Four-Strata Risk Assessment in Patients with Pulmonary Arterial Hypertension Treated with Selexipag in Real-World Settings (EXPOSURE Study)

Demographics and Baseline Characteristics

By 30 November 2022, 535 out of 698 (77%) patients had data allowing for risk assessment calculation at baseline. Of these, 14% (N = 76) were in the low risk group, 31% (N = 168) in the intermediate-low risk group, 34% (N = 182) in the intermediate-high risk group and 20% (N = 109) in the high risk group. The demographics and baseline characteristics of these patients are outlined in Table 1.

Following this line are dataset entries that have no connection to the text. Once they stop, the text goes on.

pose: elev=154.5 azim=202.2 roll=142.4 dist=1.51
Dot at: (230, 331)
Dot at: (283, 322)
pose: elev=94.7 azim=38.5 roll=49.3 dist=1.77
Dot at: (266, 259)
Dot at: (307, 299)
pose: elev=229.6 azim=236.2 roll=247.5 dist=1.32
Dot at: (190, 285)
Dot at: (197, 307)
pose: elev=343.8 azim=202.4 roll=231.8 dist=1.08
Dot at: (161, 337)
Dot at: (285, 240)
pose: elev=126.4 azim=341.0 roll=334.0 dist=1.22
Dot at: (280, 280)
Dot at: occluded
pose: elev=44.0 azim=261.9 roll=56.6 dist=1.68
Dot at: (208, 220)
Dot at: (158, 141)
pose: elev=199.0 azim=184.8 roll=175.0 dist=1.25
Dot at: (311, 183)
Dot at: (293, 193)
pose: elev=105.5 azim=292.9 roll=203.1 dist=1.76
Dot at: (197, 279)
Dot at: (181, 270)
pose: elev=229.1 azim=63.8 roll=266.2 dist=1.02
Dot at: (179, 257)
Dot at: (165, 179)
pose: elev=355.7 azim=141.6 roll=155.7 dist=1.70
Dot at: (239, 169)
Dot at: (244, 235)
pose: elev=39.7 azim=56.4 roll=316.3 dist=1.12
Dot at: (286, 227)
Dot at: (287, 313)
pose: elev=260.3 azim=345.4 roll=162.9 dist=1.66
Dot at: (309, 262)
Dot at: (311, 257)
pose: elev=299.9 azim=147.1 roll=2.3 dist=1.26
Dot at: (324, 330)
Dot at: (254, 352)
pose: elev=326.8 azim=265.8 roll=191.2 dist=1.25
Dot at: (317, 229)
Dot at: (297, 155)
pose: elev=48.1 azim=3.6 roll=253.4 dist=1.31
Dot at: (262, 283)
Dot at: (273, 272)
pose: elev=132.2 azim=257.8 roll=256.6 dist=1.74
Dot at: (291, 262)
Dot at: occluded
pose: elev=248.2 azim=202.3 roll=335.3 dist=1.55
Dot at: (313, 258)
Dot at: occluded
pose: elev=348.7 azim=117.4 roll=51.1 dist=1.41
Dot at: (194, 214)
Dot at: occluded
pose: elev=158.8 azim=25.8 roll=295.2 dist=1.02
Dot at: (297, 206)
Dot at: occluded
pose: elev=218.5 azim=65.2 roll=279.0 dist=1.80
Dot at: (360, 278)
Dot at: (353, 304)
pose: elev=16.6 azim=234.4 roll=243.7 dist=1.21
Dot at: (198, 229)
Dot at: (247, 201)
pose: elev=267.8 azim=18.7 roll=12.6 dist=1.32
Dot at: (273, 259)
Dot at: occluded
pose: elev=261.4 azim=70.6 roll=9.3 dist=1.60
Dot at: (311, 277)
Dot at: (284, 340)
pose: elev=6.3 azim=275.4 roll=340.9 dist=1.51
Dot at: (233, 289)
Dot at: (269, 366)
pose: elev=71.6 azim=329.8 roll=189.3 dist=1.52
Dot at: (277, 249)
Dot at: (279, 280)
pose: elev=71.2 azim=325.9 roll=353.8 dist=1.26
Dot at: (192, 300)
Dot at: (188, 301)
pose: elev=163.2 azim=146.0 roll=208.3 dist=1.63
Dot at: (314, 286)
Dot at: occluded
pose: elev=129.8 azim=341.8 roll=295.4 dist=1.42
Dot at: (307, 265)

Table 1 Patient characteristics at baseline

Overall, the population was predominantly female (71%), with idiopathic/heritable PAH (I/HPAH; 56%) or PAH associated with connective tissue disease (CTD-PAH; 27%), with a median age of 60 years and prevalent (2 years) PAH disease. Across the groups from low to high risk, there was an increase in the proportion of CTD-PAH and in age—ranging from 12%–40% and 46–68 years, respectively, and a decrease in the proportion of I/HPAH and in the time from diagnosis—ranging from 71%–52% and 3.2–1.6 years, respectively. There was a history of cardiovascular risk factors across all risk groups. The most prominent were history of smoking, systemic hypertension and obesity, which were reported in 13–18% of patients in the low risk group and 29–47% of patients in the higher risk groups (Fig. S1). Overall, the haemodynamic parameters worsened with increasing risk group. Diffusing capacity of lung for carbon monoxide, although only captured in a third of patients, decreased with increasing risk group. Values for the parameters used to calculate the risk score (WHO FC, 6MWD and NT-proBNP) worsened with increasing risk group, as expected. Demographics and baseline characteristics for the overall selexipag group are provided in Table 1 and Fig. S1.

Selexipag Titration, Dosing and Treatment Patterns

The median (interquartile range [Q1, Q3]) duration of selexipag titration was comparable across all four risk groups, with a slightly shorter duration for patients in the high risk group compared to the other risk groups (low risk 1.9 [0.9, 3.0] months; high risk 1.6 [0.6, 2.4] months) (Table 2). The majority of patients in all risk groups completed their titration (85–93%), 1–10% were ongoing and 5–10% discontinued selexipag (Table 2). The median individualised dose was 800 µg b.i.d. for patients in the low, intermediate-low and intermediate-high risk groups, with a slightly lower dose for patients at high risk (median [Q1, Q3]: 600 [400, 1000] µg b.i.d.) (Table 2). The distribution of dose groups is outlined in Table S2. The proportion of patients with further dose adjustments after titration was comparable between the risk groups (28–35%) (Table 2), over a median of 4.2–6.1 months.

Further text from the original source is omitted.